The U.S. is supposed to withdraw their remaining troops from Iraq by December 31st. The war, which has been a huge loss for the U.S. and Iraq in almost every conceivable way, supposedly ended all combat missions last August. Time will tell if the U.S. keeps their promise, and what it will mean to return Iraq to sovereign control. Many in Iraq and the Middle East already have their doubts that any of their leaders actually represent them. A quick look back at American history in the Middle East will give anybody plenty of precedent for this supposition. So then what is their only option for gaining a government that actually represents the people and is for the people? [Hint: it’s revolution.] And what will be the consequences of this action in the West? Did the United States just set up Iraq to stage an Iran-esque revolution? Except perhaps with 1000x the casualties, insurgent groups and violence?

Iraq’s future has never looked so precarious. However, if you are in America or Europe you probably haven’t heard one word about it. It wasn’t until I happened upon a random article on Reuters that I’d even given Iraq a substantive second thought in months, perhaps even years. It’s easy to get overwhelmed by the level of destruction there and want to tune it all out. However, that is exactly why we need to stay on the issue and remember that for millions of people, the privilege to tune out the awful news does not exist. It is remembered in the form of their lost husband, their kidnapped daughter, and the destruction of their cities and culture. So lets at least put ourselves out there, for a minute or five, or however it long it takes to be even minimally informed, and remember that when we discard the pain and agony of an entire country we set ourselves up for failure, not just politically, but morally as well.

By Olivia Marudan

Cad. Boondoggler. Swindler. Ass. Plagiarist. Hutcher. A movable feast in the subtle culinary art of shit talking.

3 replies on “Can We Stop Ignoring Iraq?”

I agree that there is still a lot of work to be done. However, I don’t believe that ousting Saddam Hussein was a complete loss. Saying that Iraq’s future has never been more precarious is really interesting, can you expand on that? Also, what is your opinion on the idea floating around that none of the recent uprising could have occurred had SH still been in power?

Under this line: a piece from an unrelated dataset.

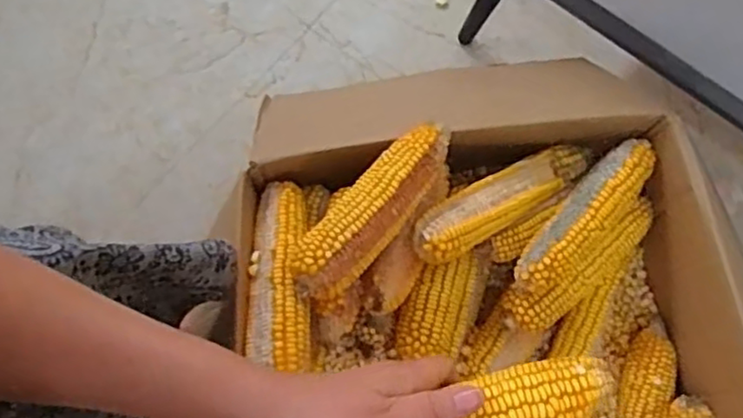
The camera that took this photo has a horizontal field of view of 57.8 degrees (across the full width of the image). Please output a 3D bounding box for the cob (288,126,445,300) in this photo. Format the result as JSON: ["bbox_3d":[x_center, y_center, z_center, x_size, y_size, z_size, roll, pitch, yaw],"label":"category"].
[{"bbox_3d":[0.003,-0.001,0.575,0.055,0.038,0.180,40,76,11],"label":"cob"}]

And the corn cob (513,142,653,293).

Putting aside the fact that the war was illegal–and that there was no justifiable reason to invade–there are few people who mourn the death of Saddam. Even those Sunnis who benefited from his rule still lived in fear under his reign. The problem is that now you have majority (Shia) rule–and no minority rights. And that’s not so great, either; just witness how they’re trying to crush the protests in Baghdad and elsewhere (even though the people aren’t calling for an end to the regime, just, you know, electricity and drinking water).
The absence of a strong Iraq has also shifted the balance of power in the Middle East to an Iranian/Saudi showdown, which will have far-reaching implications. Strengthening the hand of Iran is a dangerous thing. However, I think that the Egyptian uprising would’ve happened with or without Saddam, and I think it would have spread elsewhere. There are times for certain things, and Egypt’s was now.